Nurudeen Tiamiyu, National President of the Tilapia and Aquaculture Developers Association of Nigeria (TADAN) ,noted that it is a very good way to make the businesses under these interventions have some cushion from the strain the COVID19 is going to put on businesses.
John –Bede Anthonio, Chairman and Founder of First African Coconut Company Limited, stated that it is a good step in the right direction, but more needs to be looked at.
Biodun Onalaja, Managing Director of Okun Rice on his own view said it is a nice step taken by President Buhari.
He also said that the initial directive by the Central Bank of Nigeria (CBN) Governor really affected rice millers and the farmers.
It would be recalled that President Muhammadu Buhari in his message to Nigerian on the coronavirus pandemic had directed a three month repayment moratorium for all Trader Moni, market Moni and farmer Moni loans be implemented.
He also directed that a similar moratorium be given to all Federal Government funded loans issued by the Bank of Industry, Bank of Agriculture and the Nigeria Export Import Bank.
Computer Village in Ikeja, Lagos shut on Wednesday as lockdown order to fight coronavirus pandemic paralyses economic activities in the state.
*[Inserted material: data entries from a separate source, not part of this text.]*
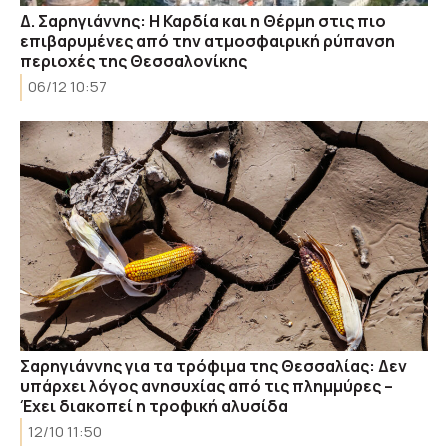
Δ. Σαρηγιάννης: Η Καρδία και η Θέρμη στις πιο
επιβαρυμένες από την ατμοσφαιρική ρύπανση
περιοχές της Θεσσαλονίκης
06/12 10:57
Σαρηγιάννης για τα τρόφιμα της Θεσσαλίας: Δεν
υπάρχει λόγος ανησυχίας από τις πλημμύρες –
Έχει διακοπεί η τροφική αλυσίδα
12/10 11:50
PHOTO: KUNLE AJAYI
The Director-General of Food and Agriculture Organisation (FAO), Qu Dongyu, has said that while there is currently no need for panic as there is enough food supply in the world to feed everyone, but shortage of fertilizers, veterinary medicines and other input could affect agricultural production going forward.
FAO in the statement noted that there is an enormous risk that food may not be made available where it is needed as a result of the lockdowns currently witnessed in several parts of the world.
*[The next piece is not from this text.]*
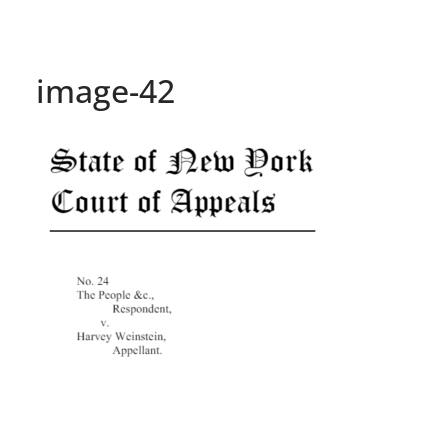
image-42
He said that the restrictions of movement and basic aversion behaviour by workers amid the outbreak and spread of the COVID-19 pandemic may impede farming activities and discourage food processors from processing.
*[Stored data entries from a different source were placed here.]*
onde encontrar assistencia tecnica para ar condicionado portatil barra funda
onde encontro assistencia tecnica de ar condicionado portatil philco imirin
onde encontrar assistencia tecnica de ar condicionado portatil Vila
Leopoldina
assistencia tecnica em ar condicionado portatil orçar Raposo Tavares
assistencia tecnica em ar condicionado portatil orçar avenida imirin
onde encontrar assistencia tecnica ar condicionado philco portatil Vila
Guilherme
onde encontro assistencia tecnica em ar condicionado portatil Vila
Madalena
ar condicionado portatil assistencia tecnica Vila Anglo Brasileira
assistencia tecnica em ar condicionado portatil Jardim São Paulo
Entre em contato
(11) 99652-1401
According to him, “The COVID-19 outbreak, with all the accompanying closures and lockdowns, has created logistical bottlenecks that ricochet across the long value chains of the modern global economy.
“Closures of restaurants and less frequent grocery shopping diminish demand for fresh produce and fisheries products, affecting producers and suppliers, especially smallholder farmers, with long-term consequences for the world’s increasingly urbanised population, even in Manhattan or Manila.
“Uncertainty about food availability can induce policymakers to implement trade restrictive measures in order to safeguard national food security. Given the experience of the 2007-2008 global food price crises, we know that such measures can only exacerbate the situation.
“Export restrictions put in place by exporting countries to increase food availability domestically could lead to serious disruptions in the world food market, resulting in price spikes and increased price volatility.”
Dongyu said while every country faces its own challenges, the collaboration between governments and the full gamut of sectors and stakeholders is paramount, stressing that “we are experiencing a global problem that requires a global response.”
He said countries must ensure that food markets are functioning properly and that information on prices, production, consumption and stocks of food are available to all in real time.
He further stated that this approach will reduce uncertainty and allow producers, consumers, traders and processors to make informed decisions as well as contain unwarranted panic behaviour in global food markets.
He, however, said though the health impacts of the COVID-19 pandemic on some of the poorest countries are still unknown, “we can say with certainty that any ensuing food crisis as a result of poor policy making will be a humanitarian disaster that we can avert.